28 of the men, 13 of the women (one of them in childbirth), and eight children died during that winter.
They lost their leader, Governor John Carver, and his wife. William Bradford replaced him as Governor and would later write their history.
The Mayflower and her crew left for England on April 5, 1621, they never returned.
40 of the Pilgrims were religious Separatists, members of a break-away Puritan sect that had renounced the Church of England, which was illegal in England at the time. Others in the group had remained part of the Church of England but were sympathetic to the Separatist friends. They did not call themselves Pilgrims, that term was adopted at the bicentennial for the Mayflower voyage. The members of the core Separatist sect referred to themselves as “Saints” and people not in their sect as “Strangers.”

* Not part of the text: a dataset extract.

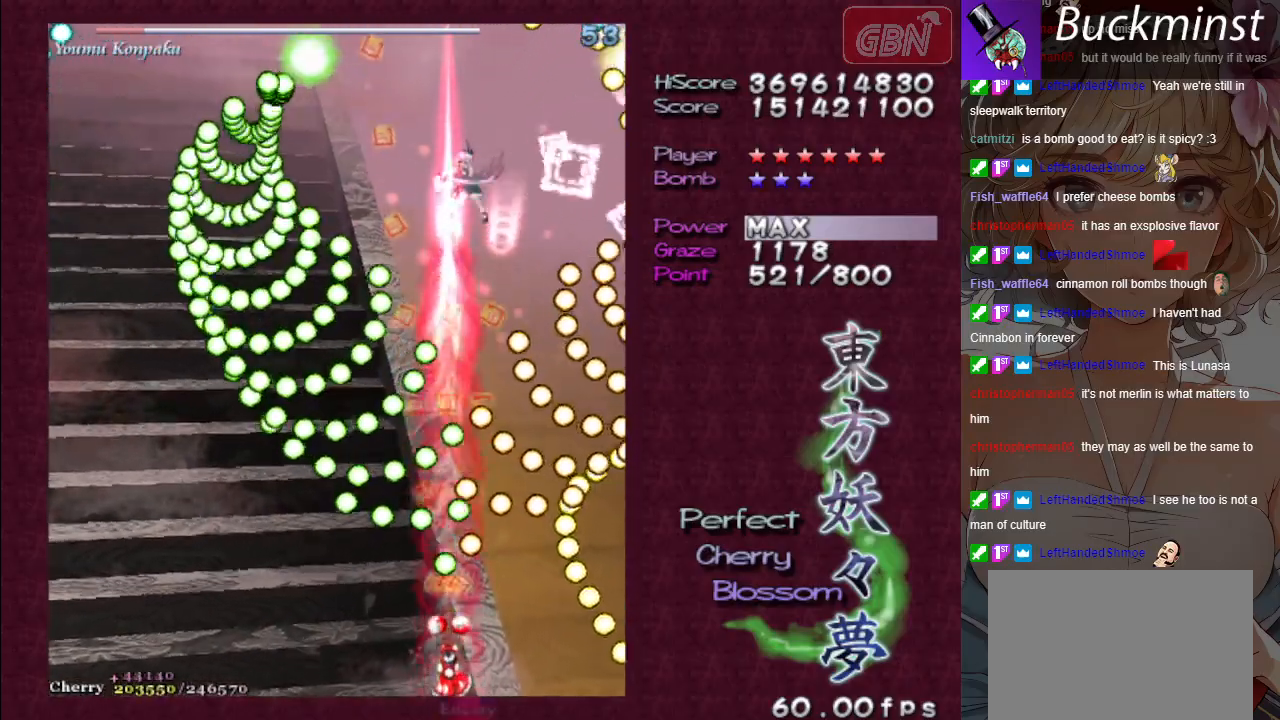
{"buttons": ["A", "X"], "left_stick": "down", "events": [[367, "left_stick", "down"]]}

Fortunately for the Pilgrims, Samoset, an English-speaking Native American, visited the village in March 1621. He asked for beer and spent the night talking with the Pilgrims. He introduced them to Squanto who also spoke English. Squanto introduced them to the chief of the Wampanoag, Massasoit. Squanto moved to Plymouth and became their advisor and translator. The friendly Wampanoag tribe taught the Pilgrims how to hunt and grow crops. The two groups began trading furs with each other.
The little colony thrived with little contact from the outside world. In 1630, a fleet of ships from England arrived. The new arrivals had a charter from England to form the Massachusetts Bay Colony. They were shocked to discover that there was already an English colony there. No one in England was aware that Plymouth was there and the two groups ran separate colonies for many years.
The Pilgrims and their story became part of American lore. During the Civil War, President Abraham Lincoln declared the first Thanksgiving holiday, harkening back to the Pilgrims and their story of perseverance and faith.
Thanksgiving day is a national and state holiday. Schools, banks, government offices and many private businesses will be closed and there will be no postal delivery.